On Friday morning, oil prices reflected some optimism. Brent crude futures climbed 46 cents to $61.75 a barrel by 3:55 AM ET, while U.S. West Texas Intermediate crude gained 49 cents to $58.09 a barrel. Both benchmarks were still headed for a roughly 3% weekly loss, though. The Energy Select Sector SPDR Fund (XLE), which holds major players like ExxonMobil (XOM) and Chevron (CVX), ticked up 0.48% in premarket trading. The United States Oil Fund (USO), tracking near-month WTI futures, gained 0.45%.

Demand Gets a Lift From Better Economics and Fading Tariff Anxiety

The IEA raised its global oil demand growth forecasts for both 2025 and 2026, pointing to improving macroeconomic conditions and the fact that everyone seems a bit less freaked out about tariffs. The agency now expects world oil demand to rise by 860,000 barrels per day in 2026, which is 90,000 barrels per day higher than what it projected last month. For 2025, the growth estimate went up by 40,000 barrels per day to 830,000 barrels per day.

According to the report, falling oil prices and a weaker U.S. dollar—both hovering near four-year lows—are likely to give consumption another boost.
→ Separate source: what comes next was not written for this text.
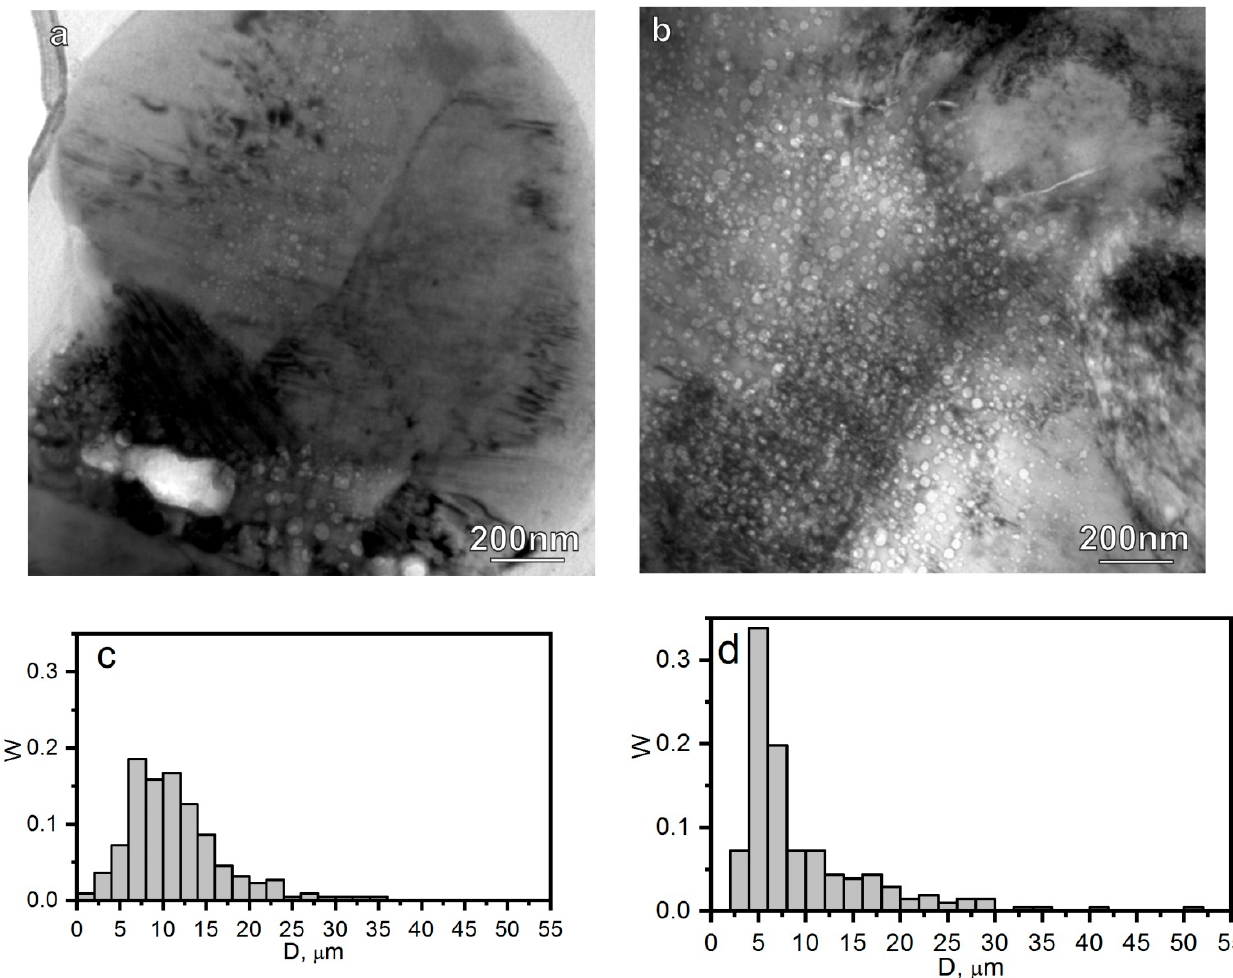
Figure 3. TEM images of the copper surface treated by titanium ions with pores: treatment during 6 min ( a ) and during 12 min ( b ). Pore size distribution for a sample with a treatment time of 6 min ( c ) and 12 min ( d ).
Nearly all the demand growth in 2025 is expected to come from non-OECD economies, where oil consumption tends to track more closely with broader economic momentum.

The agency also noted that recent U.S. trade agreements helped calm global sentiment after tariff-related uncertainty weighed on markets earlier in the year.

Sanctions Are Actually Working This Time

On the supply side, the IEA trimmed its growth forecasts for 2025 and 2026 because tightened sanctions on Russia and Venezuela are genuinely constraining exports. The agency now expects global supply to rise by 2.4 million barrels per day next year, down from the 2.5 million barrels per day it projected previously.

Supply from OPEC and its key allies—collectively known as OPEC+—is expected to come in lower than earlier estimates. That reflects both disruptions in sanctioned countries and the group's decision to pause output increases during the first quarter of 2026. Global supply dropped by 610,000 barrels per day in November alone, driven by declines in Russia and Venezuela.

Russian export revenues fell to their lowest level since the 2022 invasion of Ukraine, according to the IEA. That's a data point worth paying attention to.

The Americas Keep Pumping

The IEA held its non-OPEC+ supply outlook steady for both 2025 and 2026 as producers in the Americas—including the United States, Canada, Brazil, Guyana, and Argentina—continue to ramp up output.

The agency reiterated that the current "parallel markets" trend will likely persist. That's the situation where crude oil supplies remain abundant while refined fuel markets stay tight. Limited spare refining capacity outside China and ongoing EU sanctions on Russian fuel are expected to keep pressure on product markets.

It's also worth noting that OPEC published its own data on Thursday, and it paints a very different picture. OPEC projects a broadly balanced global oil market in 2026, with supply and demand aligning closely. That's a sharp contrast to the IEA's forecast of a massive glut. Who's right? We'll find out in a couple years.